For one night only, the Mixed Reality Challenge moved about 10 city blocks east, and 20 stories straight up to a lively Arts Technica night at CIC Boston.
Before the event started, I placed about six augmented reality images around the event space, on the 20th floor of 50 Milk Street.
The goal of Arts Technica was to highlight how artistic expression is incorporated into modern technology.
Guests had the opportunity to try out different tech demos and interactive exhibits and learn about arts created by modern technology.
In addition to the Mixed Reality Challenge, the demos included virtual reality, video game graphic demonstrations, art installations using ePaper technology.
BTW, I always like to see how other people describe the Mixed Reality Challenge. Here's what Arts Technica said: "the Mixed Reality Challenge explores Mixed Reality by inviting you to interact with a smartphone-accessible, augmented reality triggered, internet connected, gumball-style trinket and charm dispenser."
Sounds about right.
Some of my fellow exhibitors:
Fab@CIC The up-and-coming hackspace on the first floor of the CIC Boston building (although it faces a different street and so has a different address: 121 Devonshire St). Although Fab@CIC has a unusual location, in the heart of Boston's Financial District, it has a number of unique features, like a team of knowledgeable "contributors" who have regular weekly office hours.
EmotiVR, which helps people connect with their emotions using Virtual Reality, with real-time biometric inputs. Leveraging the 360-degree audiovisual immersive characteristics of VR and surreal animation as the medium, EmotiVR taps into the subconscious and takes you on a journey to channel the rather elusive "emotion."
E Ink Prism creates unique architectural experiences like never before. Manufacturers and designers now have the ability to integrate E Ink technology with traditional architectural products to create dynamic walls, ceilings, furniture and habitats.
The Alys Myers Studio presented: All The Pardons - the app that tells you not to be rude with your cell phone. Alys discussed with people their pet peeves surrounding rude cell phone behavior and what what bothers them the most, with actors improvising reactions for what said scenarios would have looked like before the proliferation of the cell phone.
Anandana Kapur, a fellow at the Open Doc Lab at MIT, where she is working on an interactive documentary being made for and with women who live in Delhi, a city stigmatised as the rape capital of the world.

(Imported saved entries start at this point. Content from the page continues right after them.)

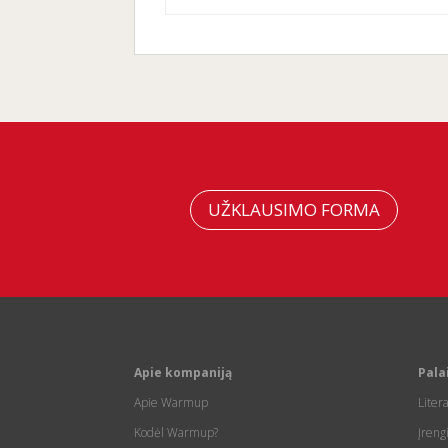
UŽKLAUSIMO FORMA
Apie kompaniją
Pala
Apie Warmup
Liter
Kodėl Warmup?
Įreng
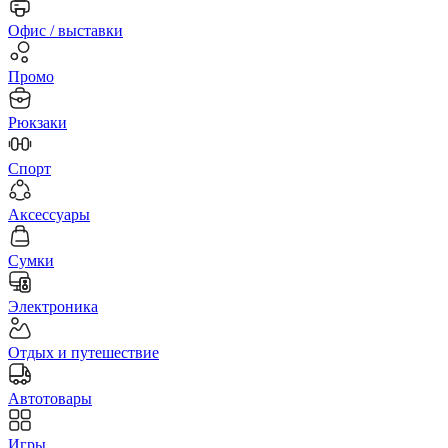
Офис / выставки
Промо
Рюкзаки
Спорт
Аксессуары
Сумки
Электроника
Отдых и путешествие
Автотовары
Игры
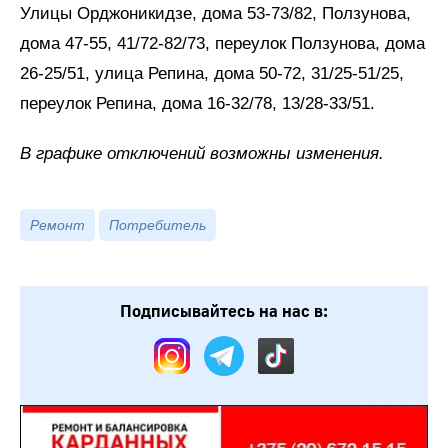
Улицы Орджоникидзе, дома 53-73/82, Ползунова,
дома 47-55, 41/72-82/73, переулок Ползунова, дома
26-25/51, улица Репина, дома 50-72, 31/25-51/25,
переулок Репина, дома 16-32/78, 13/28-33/51.
В графике отключений возможны изменения.
Ремонт
Потребитель
Подписывайтесь на нас в:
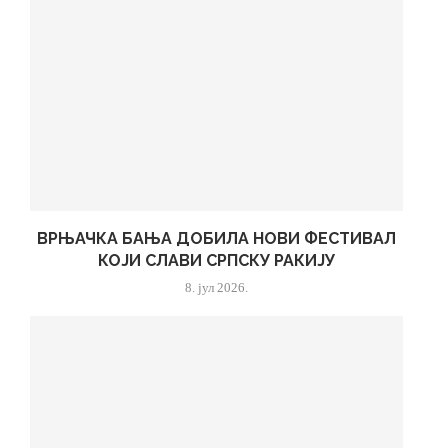
ВРЊАЧКА БАЊА ДОБИЛА НОВИ ФЕСТИВАЛ
КОЈИ СЛАВИ СРПСКУ РАКИЈУ
8. јул 2026.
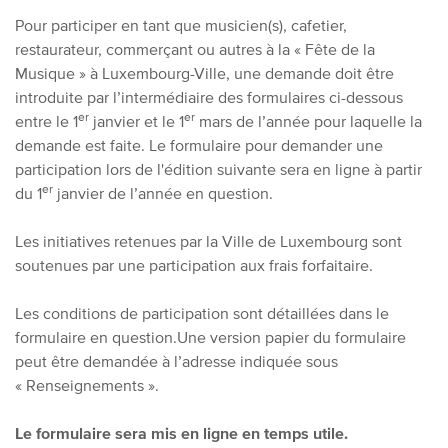
Pour participer en tant que musicien(s), cafetier,
restaurateur, commerçant ou autres à la « Fête de la
Musique » à Luxembourg-Ville, une demande doit être
introduite par l’intermédiaire des formulaires ci-dessous
er
er
entre le 1
janvier et le 1
mars de l’année pour laquelle la
demande est faite. Le formulaire pour demander une
participation lors de l'édition suivante sera en ligne à partir
er
du 1
janvier de l’année en question.
Les initiatives retenues par la Ville de Luxembourg sont
soutenues par une participation aux frais forfaitaire.
Les conditions de participation sont détaillées dans le
formulaire en question.
Une version papier du formulaire
peut être demandée à l’adresse indiquée sous
« Renseignements ».
Le formulaire sera mis en ligne en temps utile.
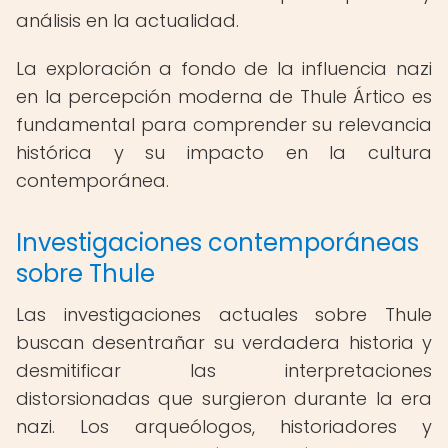
análisis en la actualidad.
La exploración a fondo de la influencia nazi
en la percepción moderna de Thule Ártico es
fundamental para comprender su relevancia
histórica y su impacto en la cultura
contemporánea.
Investigaciones contemporáneas
sobre Thule
Las investigaciones actuales sobre Thule
buscan desentrañar su verdadera historia y
desmitificar las interpretaciones
distorsionadas que surgieron durante la era
nazi. Los arqueólogos, historiadores y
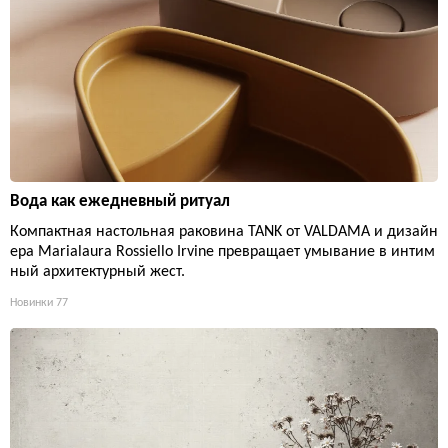
Вода как ежедневный ритуал
Компактная настольная раковина TANK от VALDAMA и дизайн
ера Marialaura Rossiello Irvine превращает умывание в интим
ный архитектурный жест.
Новинки
77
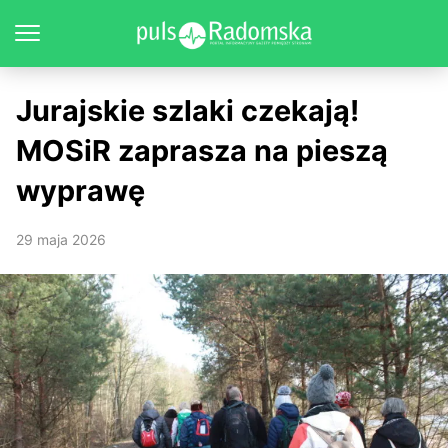
Jurajskie szlaki czekają!
MOSiR zaprasza na pieszą
wyprawę
29 maja 2026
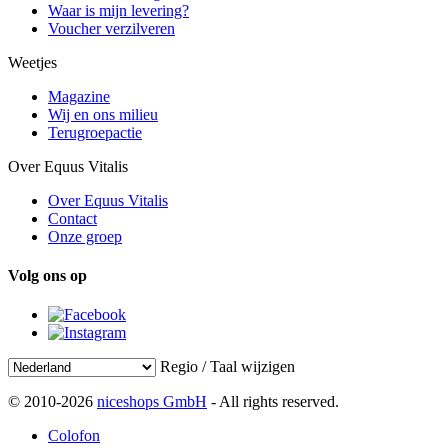
Waar is mijn levering?
Voucher verzilveren
Weetjes
Magazine
Wij en ons milieu
Terugroepactie
Over Equus Vitalis
Over Equus Vitalis
Contact
Onze groep
Volg ons op
Regio / Taal wijzigen
© 2010-2026
niceshops GmbH
- All rights reserved.
Colofon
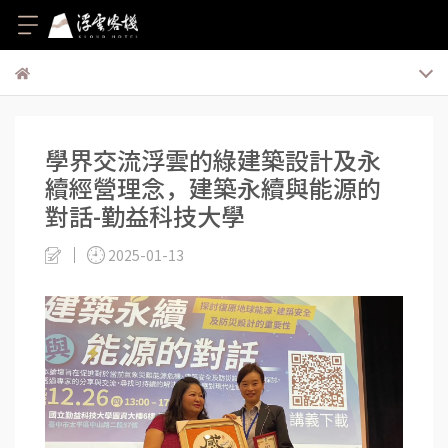
學界交流浮雲的綠建築設計及永
續經營理念，建築永續與能源的
對話-勤益科技大學
2025-01-13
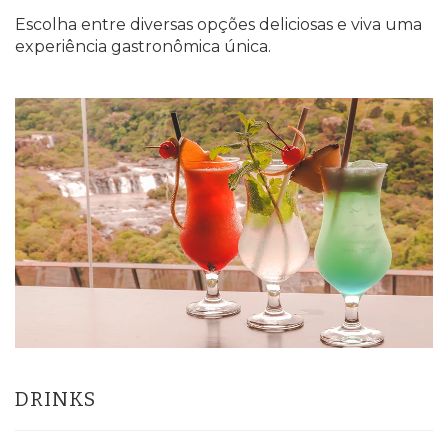
Escolha entre diversas opções deliciosas e viva uma
experiência gastronômica única.
DRINKS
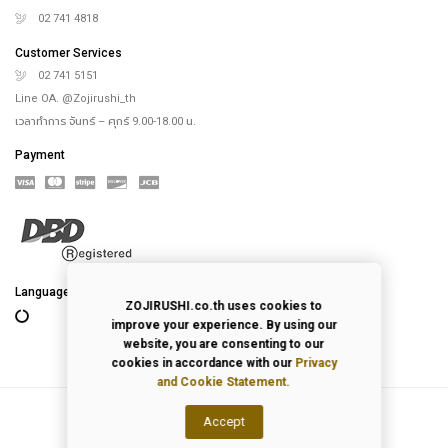
02 741 4818
Customer Services
02 741 5151
Line OA. @Zojirushi_th
เวลาทำการ จันทร์ – ศุกร์ 9.00-18.00 น.
Payment
Language
ZOJIRUSHI.co.th uses cookies to
improve your experience. By using our
website, you are consenting to our
cookies in accordance with our
Privacy
and Cookie Statement.
Accept
2026
© All Rights Reserved.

Recorded via cell phone footage, Kapur presents mobile phone based i-doc captures these women's stories in Baatcheet (Conversations/Dialogue).
A multimedia artist with over 15 years of experience, Lee Williamson is currently exploring sculpting in virtual space as a means for advancing artistic expression in professional production. Lee demonstrated the sculpting of characters and prop objects, using Oculus Medium.
Griffin Christoffersen's visual performances, rich with layers and fractal-inspired imagery, offered viewers a glimpse at tangible divinity. Griffin utilizes audio reactive approaches as a gateway to the sublime and often projects onto objects which gleam with an aura of sacredness.
ROTU Entertainment and Media is a Virtual Reality Content company creating awe-inspiring, robust, innovative, educational, and interactive virtual reality content. Virtual Reality has already begun to disrupt entire industries and ROTU synthesizes music, story-telling and technology to provide the content that will lead to widespread adoption and demand for this powerful medium.
Champ Panupong Techawongthawon is a Boston-based motion graphics artist originally from southern Thailand. Champ draws inspiration from his time as a practicing monk, frequently incorporating motifs such as balance and harmony in his work. Look Up builds a tech-driven environment in which manmade tools overthrow human instinct. Balance of Nature follows the philosophy of Yin-Yang from an architectural approach, as each line, shape, and movement achieve audio-visual equilibrium.
Another, very popular, exhibitor: Yoki Express a Boston Seaport source for sushi burritos and poke bowls, which had a large collection of burritos.